How does the application process work?

The application process and identification you will receive is free and can be done online through the Government’s website or you can do a paper application via the post through your local council.

Contact your local electoral services team

Information you will need to provide

When applying for a Voter Authority Certificate, you will need to provide your:

  • name
  • address
  • date of birth
  • National Insurance number. 

In addition, you will need to submit a photo with your application. The requirements for the photo are similar to the requirements for a passport photo. If you need help taking a photo, then your local council will be able to do this for you.

You should apply using the same name that you used to register to vote and your certificate will not have a gender marker.

What if you don't know your National Insurance number or don't have one?

You can find your National Insurance number on:

  • payslips
  • official letters about tax, pensions or benefits.

You can still apply if you don’t know your National Insurance number or don’t have one. But you'll need to provide other forms of proof of identity, such as a birth certificate, bank statement and a utility bill. 
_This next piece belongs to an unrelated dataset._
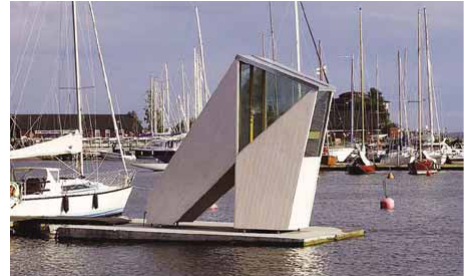
archit. biuras „Jarmund/Vigsnaes AS“, 2010 m. Fig. 27. Dune house in Sufolk, United Kingdom, archit. office “Jarmund/Vigsnaes AS”,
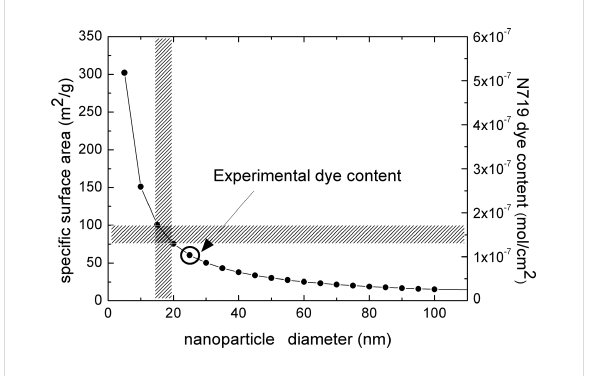
Figure 4: Specific surface area and N719 dye load of the model PA as a function of the nanoparticle diameter. The shadowed region charac- terizes the uncertainty in the diameter of the nanoparticles in the titania paste used in this work, and the consequent uncertainty on the specific surface area and N719 dye content. The experimental value of the dye load, obtained as reported in the text, is also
What if you are a postal voter?

You don't need photo ID to vote by post. This means you won't need to apply for a Voter Authority Certificate if you choose to vote this way.

What if you are an anonymous elector?

If you are registered to vote anonymously and want to vote in person, you’ll need to apply for an Anonymous Elector’s Document. If you are already registered to vote anonymously, your council will invite you to apply for your Document. You can find the contact information for your local election teams by search on the Electoral Commission Elections in your area finder.

Processing your application

Your local council will process your application. They will send the Voter Authority Certificate to you by post. They will also send you instructions on how to use your certificate.

All data you provide when applying for a certificate will be stored securely by your local council, in line with data protection regulations.

If you need any help with applying for a Voter Authority Certificate or have more questions, you can call the Electoral Commission helpline on 0800 328 0280.

Please also see our voter ID FAQs page for further information. 

What if your Voter Authority Certificate doesn’t arrive in time?

If you applied for your VAC before the deadline of 5 pm, 6 working days before the election and your application was approved but you do not receive your VAC in time for the poll, you can contact your local Electoral Registration Officer for a temporary VAC. The temporary document will be issued by the council and will only be valid for the specific polling day. You will need to collect it from the council offices or other location as set by the electoral team.

Contact your local electoral services team

What if you loose your identification document close to polling day?

If you lose your ID or if it is stolen, destroyed or damaged beyond use before the deadline for a Voter Authority Certificate, you should apply for a VAC through the usual process. If you lose or otherwise can’t use your ID after the deadline for applying for a VAC, you can request to vote via an emergency proxy. This means your appointed proxy will vote on your behalf. You will need to contact your local Electoral Registration Officer to request to appoint an emergency proxy. You must do this before 5 pm on the day of the poll and the proxy must have their own photo ID available to vote on your behalf.

Don't leave it too late, your vote matters!

Discussing these changes and campaigning during the pre-election period can create challenging conversations with residents. Please consider your own safety when campaigning and use our Guide of handling abuse and intimidation to help mitigate risks of canvassing during this time.